My brother from Alberta and his wife have arrived arrived with their trailer. They will be here for at least two weeks. It's good to see them. This gives us a few more options for managing mom. One of us can hang with her while the rest of us work on the house or farm. There is some differed maintenance at their house.Nothing that a week of hard work won't fix.
Death Stalks You at Every Turn...
While I've been here, GS, a friend from college, had a massive heart attack while playing softball. He is recovering in the hospital.
DLB, a high school friend, completed her chemo for breast cancer. She is recovering well.
These friends are both my age.
Monday, July 10, 2023
Mom's dementia has its quirks, mostly repeated behaviors. She is fond of pointing out when someone is loosing hair. She does regularly to dad. The husband shaves his head. When I show mom a picture with him, she will quickly point out his head.
For mom, everything needs a piece of paper under it. Glasses will be placed on napkins. She doesn't really think about it. She just does it. Then there is the way she handles receipts and junk-mail. These will accumulate under the cutting board in the kitchen and under her placemat at the dinner table.

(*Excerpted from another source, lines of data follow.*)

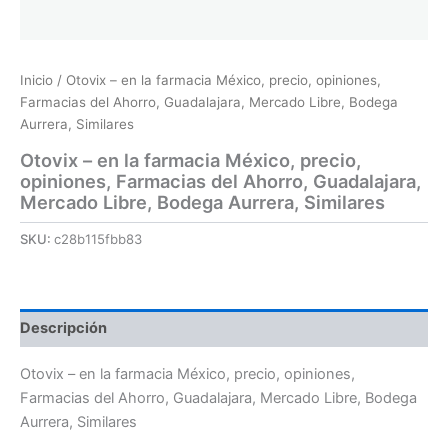
Inicio
/ Otovix – en la farmacia México, precio, opiniones,
Farmacias del Ahorro, Guadalajara, Mercado Libre, Bodega
Aurrera, Similares
Otovix – en la farmacia México, precio,
opiniones, Farmacias del Ahorro, Guadalajara,
Mercado Libre, Bodega Aurrera, Similares
SKU:
c28b115fbb83
Descripción
Otovix – en la farmacia México, precio, opiniones,
Farmacias del Ahorro, Guadalajara, Mercado Libre, Bodega
Aurrera, Similares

Over the weekend I toured around the neighborhood. When I lived here as a teen, I kept to the farm, the local village and my schools. I should have explored more. This area can be beautiful. Oh well. It gives me a reason to explore more now.
Friday, July 07, 2023
Things are going as expected considering mother's memory problems. She doesn't recall the stroke or spending a month in the hospital.
My mother gets frustrated and sad about losing control of her life. My father and I will discuss an upcoming appointment with her. At that point, my mother will interject, questioning who scheduled the appointment and why. She insists she feels fine and fails to understand the need to visit the doctor. If we explain that she had a stroke and that the appointment is a follow-up to her hospital stay, she sometimes becomes sad and introspective. Other times, she pushes back, claiming she doesn't remember.